CaO2: Total oxygen content in the blood; includes both dissolved and hemoglobin-bound oxygen.
Hypoxemia Classification:
No hypoxemia: 80-100 mmHg
Mild: 60-79 mmHg
Moderate: 40-59 mmHg
Severe: < 40 mmHg
Acid-Base Status Evaluation
Using the Henderson-Hasselbalch Equation:
Relates changes in pCO2 and bicarbonate to pH.
Determine primary disturbance (respiratory or metabolic) based on pH, pCO2, and bicarbonate levels.
Normal ranges for interpretation:
pH < 7.35: Acidic
pH > 7.45: Alkaline
PaCO2 > 45: Respiratory acidosis
PaCO2 < 35: Respiratory alkalosis
HCO3 < 22: Metabolic acidosis
HCO3 > 26: Metabolic alkalosis
Compensatory Mechanisms and Disorders
Recognize common causes and expected blood gas findings in:
Simple respiratory and metabolic disorders
Combined and mixed acid-base disorders
Understand compensation processes in acid-base disturbances (e.g., pH returning to normal while one component remains abnormal).
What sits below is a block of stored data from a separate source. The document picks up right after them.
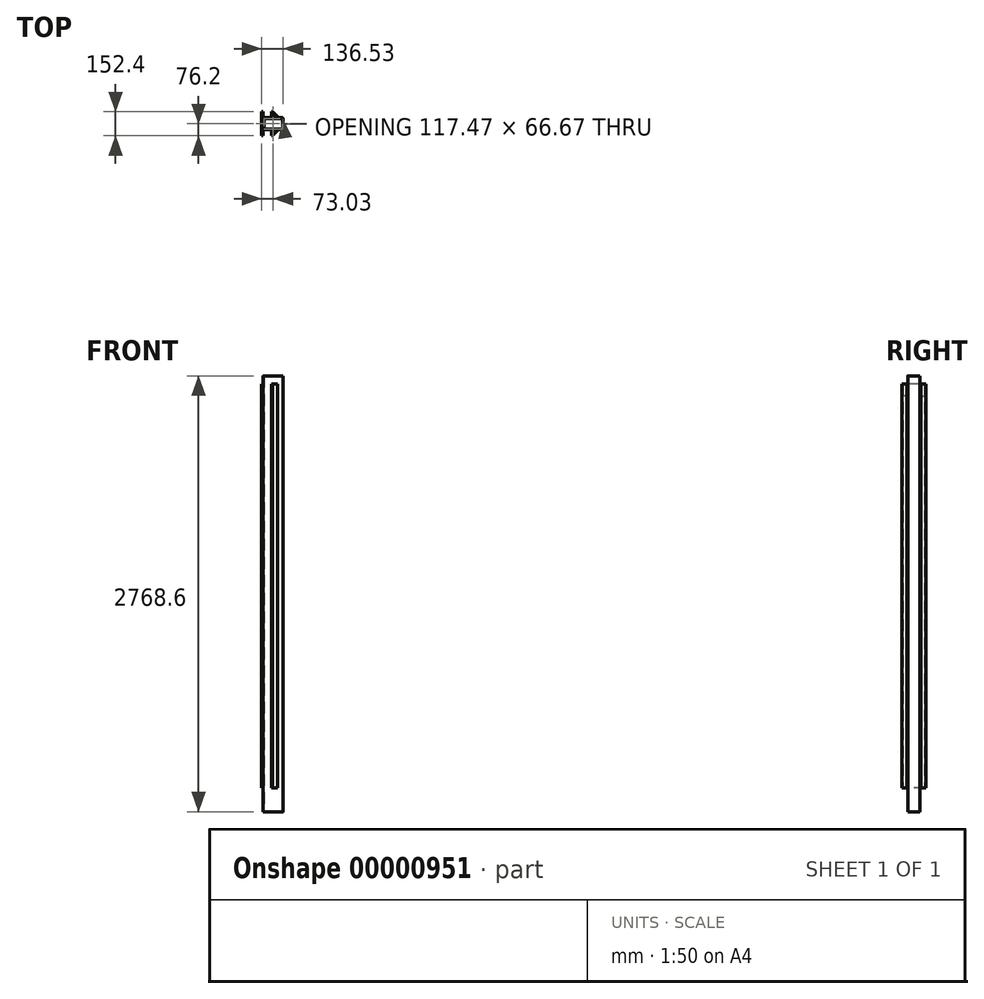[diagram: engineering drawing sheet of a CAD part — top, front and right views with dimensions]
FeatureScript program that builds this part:
annotation { "Feature Type Name" : "Feature", "Feature Type Description" : "" }
export const myFeature = defineFeature(function(context is Context, id is Id, definition is map)
    precondition{}
    {
        {
            var Q0;
            Q0=qCreatedBy(makeId("Top.planeOp"),FACE);
            var sketch = newSketch(context, id + "F0", { "sketchPlane" : qUnion([Q0])});
            skLineSegment(sketch, "E0.rect.bottom", {"start": v(-57.15, 38.1) * mm, "end": v(57.15, 38.1) * mm});
            skLineSegment(sketch, "E0.rect.top", {"start": v(-57.15, -38.1) * mm, "end": v(57.15, -38.1) * mm});
            skLineSegment(sketch, "E0.rect.left", {"start": v(-63.5, 31.75) * mm, "end": v(-63.5, -31.75) * mm});
            skLineSegment(sketch, "E0.rect.right", {"start": v(63.5, 31.75) * mm, "end": v(63.5, -31.75) * mm});
            skPoint(sketch, "E0.rect.middle", {"position": v(0, 0) * mm});
            skPoint(sketch, "E1.visualSharp", {"position": v(63.5, -38.1) * mm});
            skArc(sketch, "E1.filletArc", {"start": v(57.15, -38.1) * mm, "mid": v(61.64, -36.24) * mm, "end": v(63.5, -31.75) * mm});
            skPoint(sketch, "E2.visualSharp", {"position": v(63.5, 38.1) * mm});
            skArc(sketch, "E2.filletArc", {"start": v(63.5, 31.75) * mm, "mid": v(61.64, 36.24) * mm, "end": v(57.15, 38.1) * mm});
            skPoint(sketch, "E3.visualSharp", {"position": v(-63.5, -38.1) * mm});
            skArc(sketch, "E3.filletArc", {"start": v(-63.5, -31.75) * mm, "mid": v(-61.64, -36.24) * mm, "end": v(-57.15, -38.1) * mm});
            skPoint(sketch, "E4.visualSharp", {"position": v(-63.5, 38.1) * mm});
            skArc(sketch, "E4.filletArc", {"start": v(-57.15, 38.1) * mm, "mid": v(-61.64, 36.24) * mm, "end": v(-63.5, 31.75) * mm});
            skArc(sketch, "E5.0", {"start": v(58.74, 31.75) * mm, "mid": v(58.27, 32.87) * mm, "end": v(57.15, 33.34) * mm});
            skLineSegment(sketch, "E5.1", {"start": v(-57.15, 33.34) * mm, "end": v(57.15, 33.34) * mm});
            skArc(sketch, "E5.2", {"start": v(-57.15, 33.34) * mm, "mid": v(-58.27, 32.87) * mm, "end": v(-58.74, 31.75) * mm});
            skLineSegment(sketch, "E5.3", {"start": v(-58.74, 31.75) * mm, "end": v(-58.74, -31.75) * mm});
            skArc(sketch, "E5.4", {"start": v(-58.74, -31.75) * mm, "mid": v(-58.27, -32.87) * mm, "end": v(-57.15, -33.34) * mm});
            skLineSegment(sketch, "E5.5", {"start": v(58.74, 31.75) * mm, "end": v(58.74, -31.75) * mm});
            skLineSegment(sketch, "E5.6", {"start": v(-57.15, -33.34) * mm, "end": v(57.15, -33.34) * mm});
            skArc(sketch, "E5.7", {"start": v(57.15, -33.34) * mm, "mid": v(58.27, -32.87) * mm, "end": v(58.74, -31.75) * mm});
            skSolve(sketch);
        }
        {
            var Q0;
            Q0=makeQuery(id+"F0.imprint","IMPRINT",FACE,{"disambiguationData":[TD([[makeQuery(id+"F0.imprint","IMPRINT",EDGE,{"derivedFrom":sQuery(id+"F0.wireOp",EDGE,"E0.rect.bottom")}),-1.0]])]});
            extrude(context, id + "F1", {"entities" : qUnion([Q0]), "depth" : 2768.6 * mm});
        }
        {
            var Q0;
            Q0=makeQuery(id+"F1.opExtrude","SWEPT_FACE",FACE,{"disambiguationData":[OSD([sQuery(id+"F0.wireOp",EDGE,"E0.rect.left")])]});
            var sketch = newSketch(context, id + "F2", { "sketchPlane" : qUnion([Q0])});
            skLineSegment(sketch, "E6", {"start": v(0, 0) * mm, "end": v(0, 354.59) * mm, "construction": true});
            skLineSegment(sketch, "E7.rect.top", {"start": v(-76.2, 152.4) * mm, "end": v(76.2, 152.4) * mm});
            skLineSegment(sketch, "E7.rect.left", {"start": v(-76.2, 2641.6) * mm, "end": v(-76.2, 152.4) * mm});
            skLineSegment(sketch, "E7.rect.right", {"start": v(76.2, 2641.6) * mm, "end": v(76.2, 152.4) * mm});
            skPoint(sketch, "E7.rect.middle", {"position": v(0, 1435.1) * mm});
            skLineSegment(sketch, "E8", {"start": v(-38.1, 2641.6) * mm, "end": v(-76.2, 2641.6) * mm});
            skPoint(sketch, "E9.orphan", {"position": v(-76.2, 2717.8) * mm});
            skLineSegment(sketch, "E10", {"start": v(-38.1, 2641.6) * mm, "end": v(-38.1, 2717.8) * mm});
            skLineSegment(sketch, "E11", {"start": v(-38.1, 2717.8) * mm, "end": v(38.1, 2717.8) * mm});
            skLineSegment(sketch, "E12", {"start": v(38.1, 2717.8) * mm, "end": v(38.1, 2641.6) * mm});
            skLineSegment(sketch, "E13", {"start": v(38.1, 2641.6) * mm, "end": v(76.2, 2641.6) * mm});
            skPoint(sketch, "E14.orphan", {"position": v(76.2, 2717.8) * mm});
            skSolve(sketch);
        }
        {
            var Q0;
            {var subQ4=sQuery(id+"F2.wireOp",EDGE,"E7.rect.right");Q0=makeQuery(id+"F2.imprint","IMPRINT",FACE,{"disambiguationData":[TD([[makeQuery(id+"F2.imprint","IMPRINT",EDGE,{"derivedFrom":subQ4}),-1.0]])]});}
            var Q1;
            {var subQ0=sQuery(id+"F0.wireOp",EDGE,"E0.rect.left");var subQ4=sQuery(id+"F2.wireOp",EDGE,"E7.rect.bottom");var subQ6=makeQuery(id+"F1.opExtrude","SWEPT_EDGE",EDGE,{"disambiguationData":[OSD([subQ0,sQuery(id+"F0.wireOp",EDGE,"E4.filletArc")])]});var subQ8=makeQuery(id+"F2.imprint","INTERSECT",VERTEX,{"derivedFrom":[subQ6,subQ4]});Q1=makeQuery(id+"F2.imprint","IMPRINT",FACE,{"disambiguationData":[TD([[makeQuery(id+"F2.imprint","IMPRINT",EDGE,{"disambiguationData":[TD([[subQ8,-1.0]])],"derivedFrom":subQ4}),-1.0]])]});}
            var Q2;
            {var subQ6=sQuery(id+"F2.wireOp",EDGE,"E7.rect.left");Q2=makeQuery(id+"F2.imprint","IMPRINT",FACE,{"disambiguationData":[TD([[makeQuery(id+"F2.imprint","IMPRINT",EDGE,{"derivedFrom":subQ6}),1.0]])]});}
            var Q3;
            {var subQ0=sQuery(id+"F0.wireOp",EDGE,"E0.rect.left");var subQ4=sQuery(id+"F2.wireOp",EDGE,"E7.rect.top");var subQ6=makeQuery(id+"F1.opExtrude","SWEPT_EDGE",EDGE,{"disambiguationData":[OSD([subQ0,sQuery(id+"F0.wireOp",EDGE,"E4.filletArc")])]});var subQ8=makeQuery(id+"F2.imprint","INTERSECT",VERTEX,{"derivedFrom":[subQ6,subQ4]});Q3=makeQuery(id+"F2.imprint","IMPRINT",FACE,{"disambiguationData":[TD([[makeQuery(id+"F2.imprint","IMPRINT",EDGE,{"disambiguationData":[TD([[subQ8,-1.0]])],"derivedFrom":subQ4}),1.0]])]});}
            extrude(context, id + "F3", {"entities" : qUnion([Q0, Q1, Q2, Q3]), "depth" : 9.52 * mm});
        }
        {
            var Q0;
            Q0=makeQuery(id+"F3.opExtrude","SWEPT_FACE",FACE,{"disambiguationData":[OSD([sQuery(id+"F2.wireOp",EDGE,"E7.rect.top")])]});
            var sketch = newSketch(context, id + "F4", { "sketchPlane" : qUnion([Q0])});
            skLineSegment(sketch, "E15", {"start": v(-9.52, 76.2) * mm, "end": v(-9.52, 38.1) * mm});
            skLineSegment(sketch, "E16", {"start": v(-9.52, 38.1) * mm, "end": v(28.58, 38.1) * mm});
            skLineSegment(sketch, "E17.0", {"start": v(-3.17, 44.45) * mm, "end": v(28.58, 44.45) * mm});
            skLineSegment(sketch, "E17.1", {"start": v(-3.17, 76.2) * mm, "end": v(-3.17, 44.45) * mm});
            skLineSegment(sketch, "E18", {"start": v(-9.52, 76.2) * mm, "end": v(-3.17, 76.2) * mm});
            skLineSegment(sketch, "E19", {"start": v(28.58, 44.45) * mm, "end": v(28.58, 38.1) * mm});
            skSolve(sketch);
        }
        {
            var Q0;
            Q0=makeQuery(id+"F4.imprint","IMPRINT",FACE,{"disambiguationData":[TD([[makeQuery(id+"F4.imprint","IMPRINT",EDGE,{"derivedFrom":sQuery(id+"F4.wireOp",EDGE,"E15")}),1.0]])]});
            extrude(context, id + "F5", {"entities" : qUnion([Q0]), "oppositeDirection" : true, "depth" : 2565.4 * mm});
        }
        {
            var Q0;
            Q0=makeQuery(id+"F5.opExtrude","SWEPT_BODY",BODY,{"disambiguationData":[OSD([sQuery(id+"F4.wireOp",EDGE,"E15"),sQuery(id+"F4.wireOp",EDGE,"E16"),sQuery(id+"F4.wireOp",EDGE,"E17.0"),sQuery(id+"F4.wireOp",EDGE,"E17.1"),sQuery(id+"F4.wireOp",EDGE,"E18"),sQuery(id+"F4.wireOp",EDGE,"E19")])]});
            var Q1;
            Q1=qCreatedBy(makeId("Front.planeOp"),FACE);
            mirror(context, id + "F6", {"entities" : qUnion([Q0]), "mirrorPlane" : qUnion([Q1])});
        }
        {
            var Q0;
            Q0=makeQuery(id+"F5.opExtrude","CAP_FACE",FACE,{"disambiguationData":[OSD([sQuery(id+"F4.wireOp",EDGE,"E15"),sQuery(id+"F4.wireOp",EDGE,"E16"),sQuery(id+"F4.wireOp",EDGE,"E17.0"),sQuery(id+"F4.wireOp",EDGE,"E17.1"),sQuery(id+"F4.wireOp",EDGE,"E18"),sQuery(id+"F4.wireOp",EDGE,"E19")])],"isStart":true});
            var sketch = newSketch(context, id + "F7", { "sketchPlane" : qUnion([Q0])});
            skLineSegment(sketch, "E20", {"start": v(-3.17, 76.2) * mm, "end": v(28.58, 44.45) * mm});
            skLineSegment(sketch, "E21.0", {"start": v(-3.17, 69.46) * mm, "end": v(21.84, 44.45) * mm});
            skLineSegment(sketch, "E22", {"start": v(-3.17, 76.2) * mm, "end": v(-3.17, 69.46) * mm});
            skLineSegment(sketch, "E23", {"start": v(21.84, 44.45) * mm, "end": v(28.58, 44.45) * mm});
            skSolve(sketch);
        }
        {
            var Q0;
            Q0=makeQuery(id+"F7.imprint","IMPRINT",FACE,{"disambiguationData":[TD([[makeQuery(id+"F7.imprint","IMPRINT",EDGE,{"derivedFrom":sQuery(id+"F7.wireOp",EDGE,"E20")}),-1.0]])]});
            extrude(context, id + "F8", {"entities" : qUnion([Q0]), "oppositeDirection" : true, "depth" : 2565.4 * mm});
        }
        {
            var Q0;
            Q0=makeQuery(id+"F8.opExtrude","SWEPT_BODY",BODY,{"disambiguationData":[OSD([sQuery(id+"F7.wireOp",EDGE,"E20"),sQuery(id+"F7.wireOp",EDGE,"E21.0"),sQuery(id+"F7.wireOp",EDGE,"E22"),sQuery(id+"F7.wireOp",EDGE,"E23")])]});
            var Q1;
            Q1=qCreatedBy(makeId("Front.planeOp"),FACE);
            mirror(context, id + "F9", {"entities" : qUnion([Q0]), "mirrorPlane" : qUnion([Q1])});
        }
    });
Error Prevention and Validity of Measurements
Identify preanalytic, analytic, and postanalytic errors and mitigation strategies to ensure accurate ABG results and interpretations.
Key Methodologies:
Valid measurement relies on correct sample handling, timely analysis, and proper interpretation based on patient history and clinical presentation.
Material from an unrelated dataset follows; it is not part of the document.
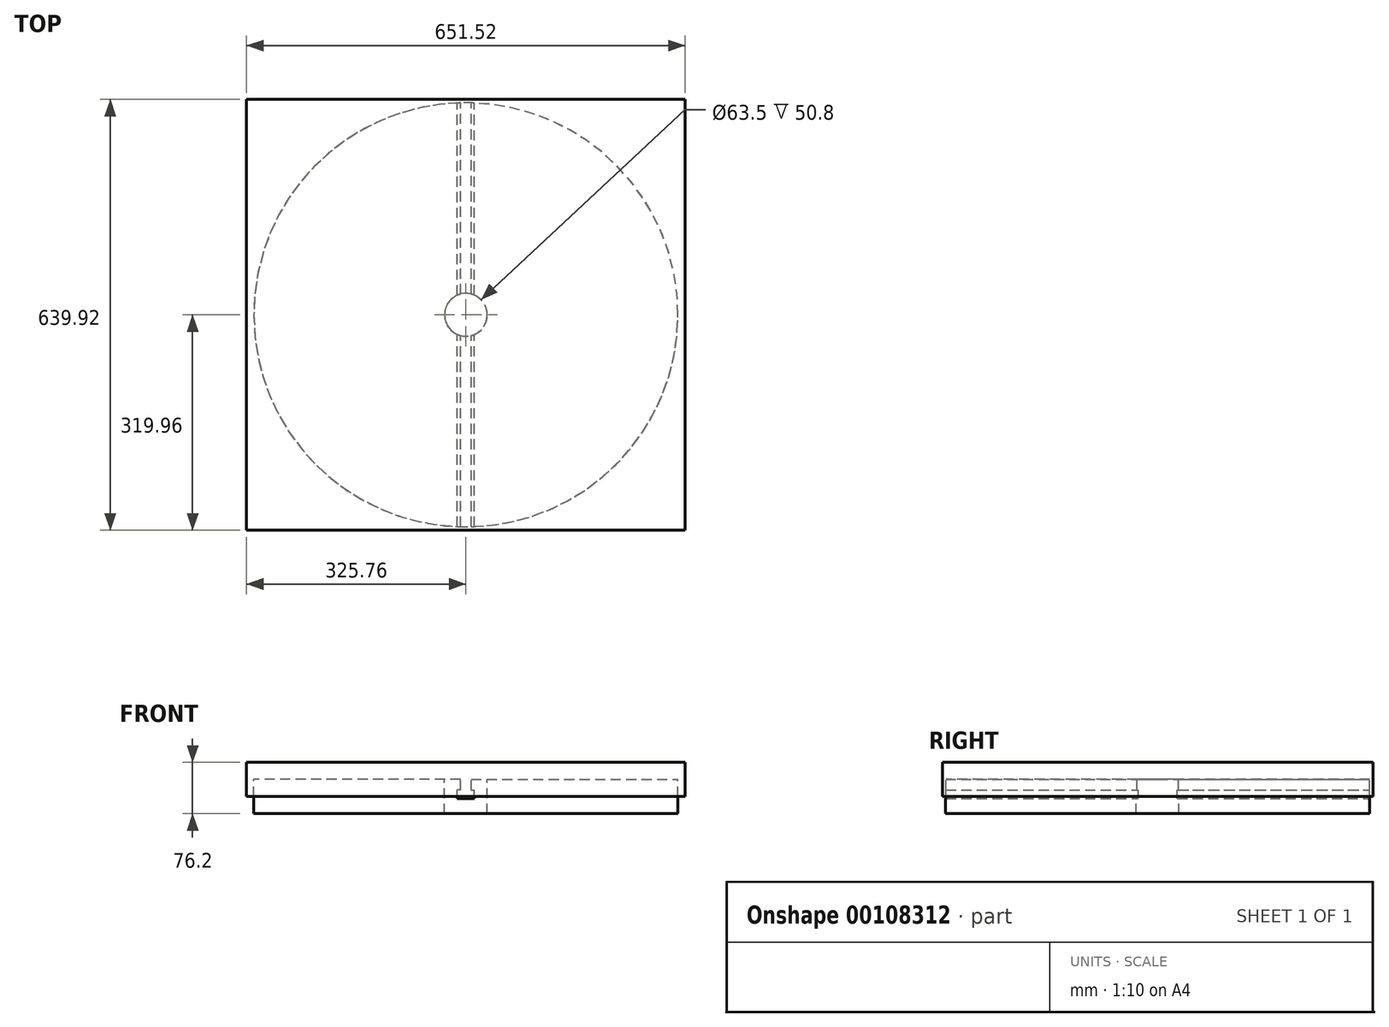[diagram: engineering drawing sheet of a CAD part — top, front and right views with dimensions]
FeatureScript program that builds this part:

Carboxyhemoglobin and CO Poisoning
Carboxyhemoglobin indicates carbon monoxide binding to hemoglobin, impairing oxygen transport. Measurement via co-oximetry is essential in suspected CO poisoning cases.
Key facts:
Normal carboxyhemoglobin levels are typically <1%.
CO's affinity for hemoglobin is 200-250 times greater than oxygen.
Summary of Oxygenation Assessments
Recognize how pH, pCO2, and bicarbonate together reveal blood gas status; significant disturbance requires situational interpretation.
Incorporate factors that affect hemoglobin saturation to interpret clinical scenarios accurately.
Emphasize the importance of understanding and differentiating between conditions like hypoxemia and hypoxia.